It's the end of the day, so I might just be missing something obvious, but my thought is:

Inside checks/evaluation where the logic for the remediation check already is here, there is no way to access any variable (such as the RepoClient) that has access to the repo URI/branch.

spencerschrock avatar Aug 17 '22 01:08 spencerschrock

You're correct, the repoClient is the reason why it's not under evaluation. The reasoning is that evaluation should have all the information required to apply a policy without further API calls, as would be the case for someone fetching the results from the REST API / BQ table.

If some information is missing, maybe it should be added in the raw results.
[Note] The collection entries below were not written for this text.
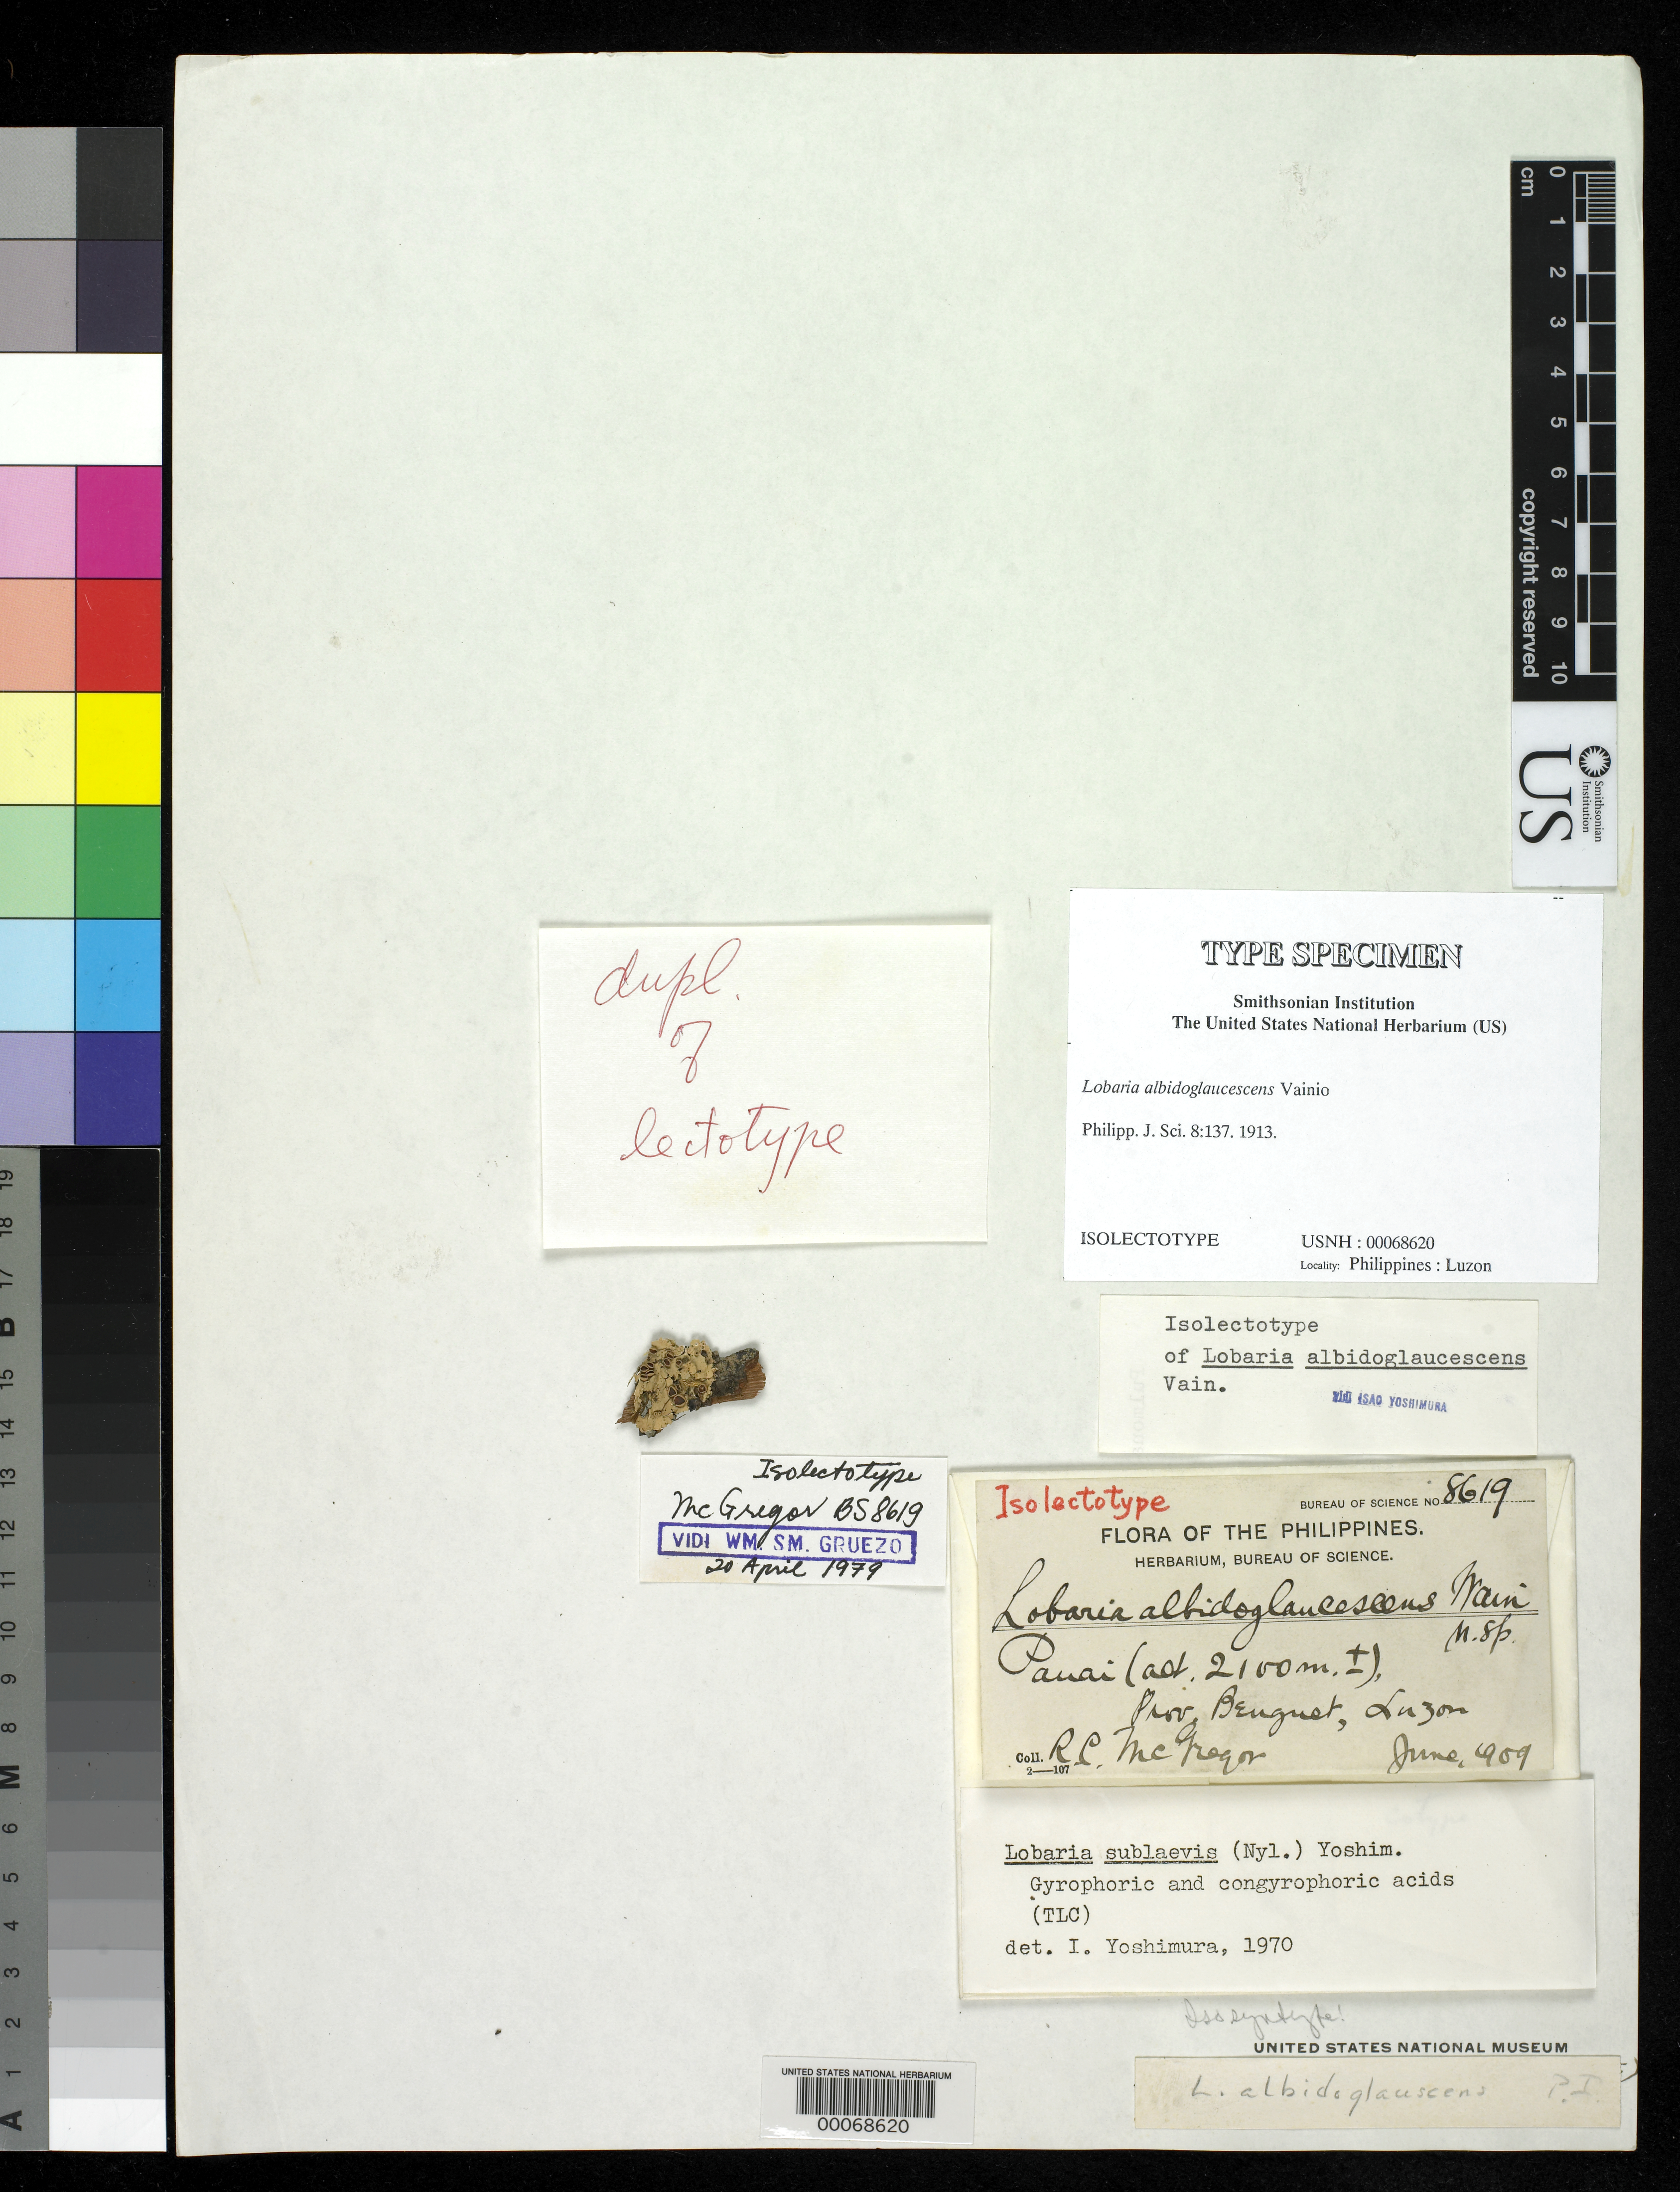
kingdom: Fungi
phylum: Ascomycota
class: Lecanoromycetes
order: Peltigerales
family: Lobariaceae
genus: Lobaria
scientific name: Lobaria albidoglaucescens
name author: Vain.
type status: Isolectotype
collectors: R. C. McGregor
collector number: Bur. Sci. 8619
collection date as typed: Jun 1909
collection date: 1909-06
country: Philippines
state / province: Cordillera (Administrative Region)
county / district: Benguet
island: Luzon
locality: Pauai.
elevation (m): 2100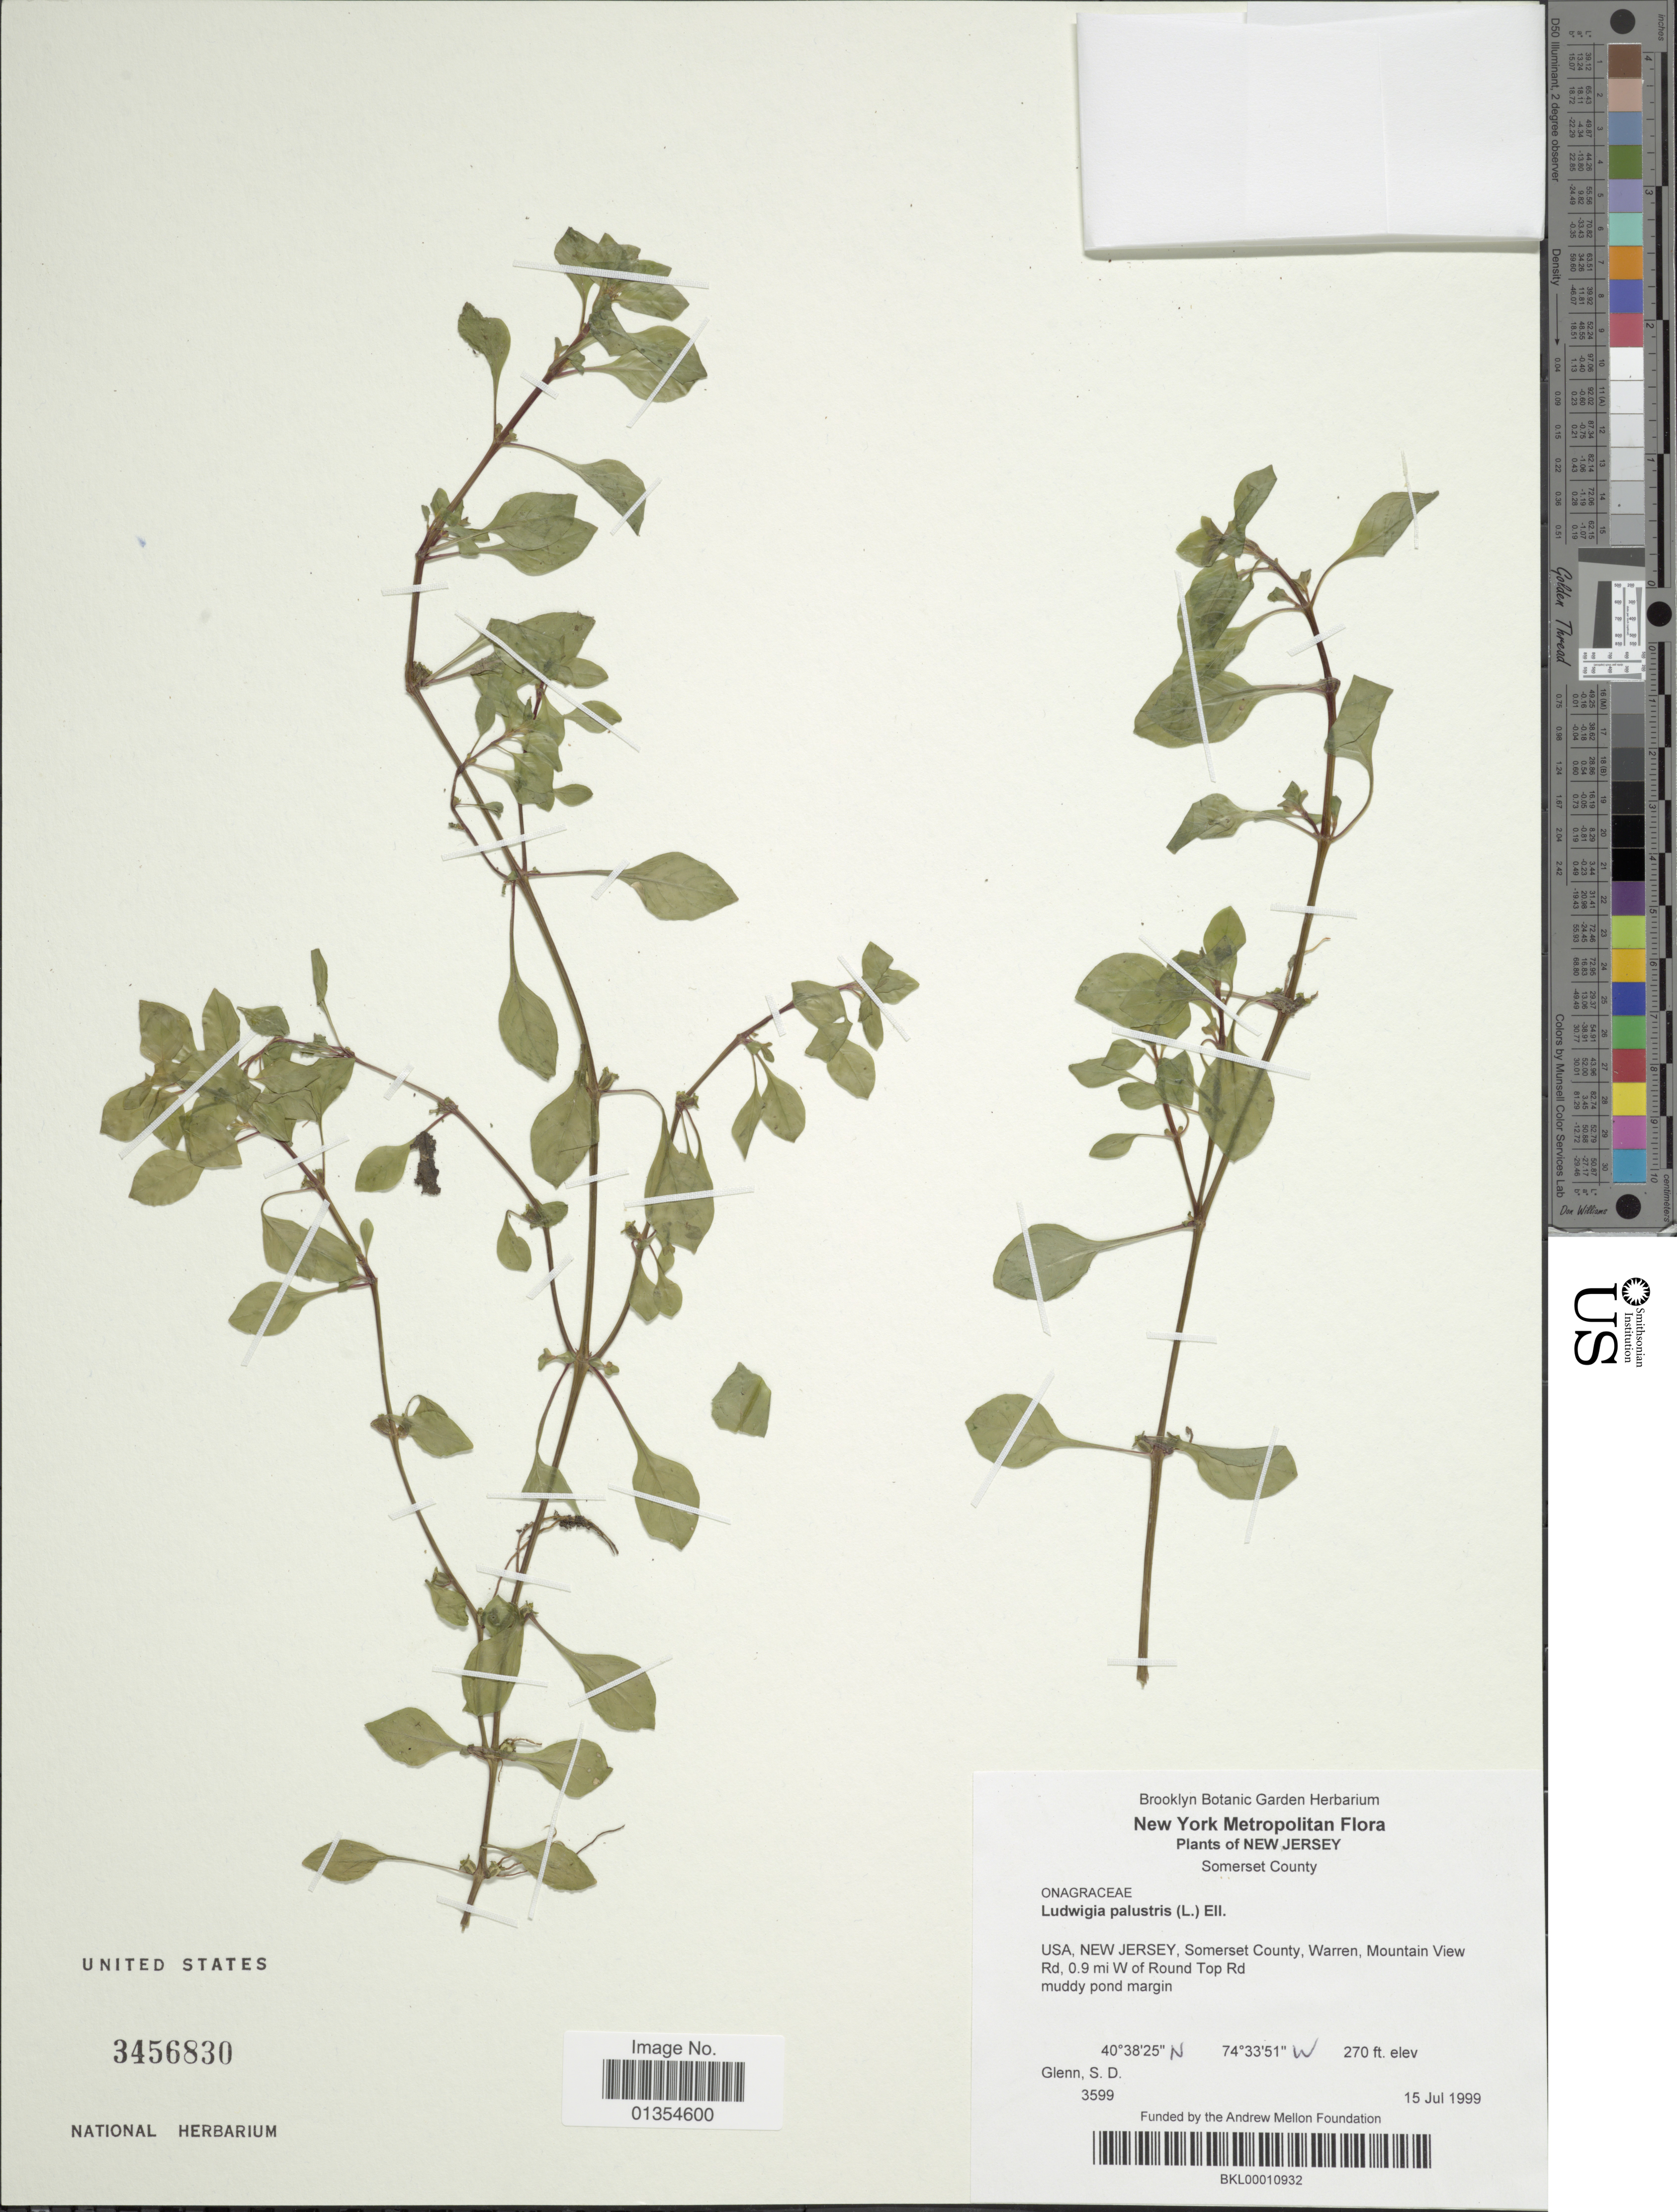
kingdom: Plantae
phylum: Tracheophyta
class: Magnoliopsida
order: Myrtales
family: Onagraceae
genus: Ludwigia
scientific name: Ludwigia palustris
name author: (L.) Elliott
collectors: S. Glenn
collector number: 3599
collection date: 1999-07-15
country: United States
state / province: New Jersey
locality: Somerset County, Waren, Mountain View Rd, 0.9 mi W of Round Top Rd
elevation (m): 82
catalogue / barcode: US 3456830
I think we have hijacked the original intent of this issue, though :-)

laurentsimon avatar Aug 17 '22 16:08 laurentsimon

Inside checks/evaluation where the logic for the remediation check already is here, there is no way to access any variable (such as the RepoClient) that has access to the repo URI/branch.

I see, that makes sense. Like @laurentsimon mentioned, I think the right way to solve this is to have info like URL, branch_name etc. in RawData. But I know it's not an easy change and might take time. So, let's remove the init() fn and all the global vars for now (that should solve the data race issue too). We need to fix this before EOW so that the cron job picks up the fix.

Once the fix is in, let's reconsider how to solve it the right way using RawData. Wdyt?

azeemshaikh38 avatar Aug 17 '22 16:08 azeemshaikh38

I'm fine with that.

laurentsimon avatar Aug 17 '22 16:08 laurentsimon

The remediation data made its way into raw data in #3632

spencerschrock avatar Nov 21 '23 01:11 spencerschrock